→ Task to carry out
Starting from the first line below, repeat the data exactly through to the last.
Top of Dataset excerpt
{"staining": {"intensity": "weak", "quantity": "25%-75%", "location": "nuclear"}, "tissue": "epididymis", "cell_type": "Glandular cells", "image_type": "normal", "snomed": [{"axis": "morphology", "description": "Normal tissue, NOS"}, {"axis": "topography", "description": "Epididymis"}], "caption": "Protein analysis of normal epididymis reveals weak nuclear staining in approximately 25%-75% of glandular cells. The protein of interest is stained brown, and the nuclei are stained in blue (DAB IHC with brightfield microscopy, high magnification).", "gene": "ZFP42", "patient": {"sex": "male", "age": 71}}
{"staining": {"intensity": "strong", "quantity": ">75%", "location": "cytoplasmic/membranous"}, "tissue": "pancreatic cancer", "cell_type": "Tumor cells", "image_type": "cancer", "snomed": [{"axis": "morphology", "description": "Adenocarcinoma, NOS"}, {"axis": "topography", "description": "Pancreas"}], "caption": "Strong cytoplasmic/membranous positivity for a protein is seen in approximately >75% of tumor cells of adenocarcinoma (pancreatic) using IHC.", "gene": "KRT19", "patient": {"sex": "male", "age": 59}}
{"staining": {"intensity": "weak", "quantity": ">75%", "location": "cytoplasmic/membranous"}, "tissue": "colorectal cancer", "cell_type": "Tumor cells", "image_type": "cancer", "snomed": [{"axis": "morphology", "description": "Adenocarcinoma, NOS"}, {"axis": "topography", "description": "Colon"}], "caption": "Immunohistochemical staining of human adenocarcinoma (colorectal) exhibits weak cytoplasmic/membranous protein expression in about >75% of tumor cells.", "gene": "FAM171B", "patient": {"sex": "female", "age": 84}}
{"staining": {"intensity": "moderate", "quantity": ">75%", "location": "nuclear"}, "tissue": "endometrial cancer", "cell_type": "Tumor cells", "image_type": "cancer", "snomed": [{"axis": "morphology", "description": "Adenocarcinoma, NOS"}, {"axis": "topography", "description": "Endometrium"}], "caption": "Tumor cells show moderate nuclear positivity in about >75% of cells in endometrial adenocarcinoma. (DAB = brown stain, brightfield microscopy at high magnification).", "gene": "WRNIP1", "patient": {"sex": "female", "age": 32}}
Bottom of Dataset excerpt
→ Result for this exercise
{"staining": {"intensity": "weak", "quantity": "25%-75%", "location": "nuclear"}, "tissue": "epididymis", "cell_type": "Glandular cells", "image_type": "normal", "snomed": [{"axis": "morphology", "description": "Normal tissue, NOS"}, {"axis": "topography", "description": "Epididymis"}], "caption": "Protein analysis of normal epididymis reveals weak nuclear staining in approximately 25%-75% of glandular cells. The protein of interest is stained brown, and the nuclei are stained in blue (DAB IHC with brightfield microscopy, high magnification).", "gene": "ZFP42", "patient": {"sex": "male", "age": 71}}
{"staining": {"intensity": "strong", "quantity": ">75%", "location": "cytoplasmic/membranous"}, "tissue": "pancreatic cancer", "cell_type": "Tumor cells", "image_type": "cancer", "snomed": [{"axis": "morphology", "description": "Adenocarcinoma, NOS"}, {"axis": "topography", "description": "Pancreas"}], "caption": "Strong cytoplasmic/membranous positivity for a protein is seen in approximately >75% of tumor cells of adenocarcinoma (pancreatic) using IHC.", "gene": "KRT19", "patient": {"sex": "male", "age": 59}}
{"staining": {"intensity": "weak", "quantity": ">75%", "location": "cytoplasmic/membranous"}, "tissue": "colorectal cancer", "cell_type": "Tumor cells", "image_type": "cancer", "snomed": [{"axis": "morphology", "description": "Adenocarcinoma, NOS"}, {"axis": "topography", "description": "Colon"}], "caption": "Immunohistochemical staining of human adenocarcinoma (colorectal) exhibits weak cytoplasmic/membranous protein expression in about >75% of tumor cells.", "gene": "FAM171B", "patient": {"sex": "female", "age": 84}}
{"staining": {"intensity": "moderate", "quantity": ">75%", "location": "nuclear"}, "tissue": "endometrial cancer", "cell_type": "Tumor cells", "image_type": "cancer", "snomed": [{"axis": "morphology", "description": "Adenocarcinoma, NOS"}, {"axis": "topography", "description": "Endometrium"}], "caption": "Tumor cells show moderate nuclear positivity in about >75% of cells in endometrial adenocarcinoma. (DAB = brown stain, brightfield microscopy at high magnification).", "gene": "WRNIP1", "patient": {"sex": "female", "age": 32}}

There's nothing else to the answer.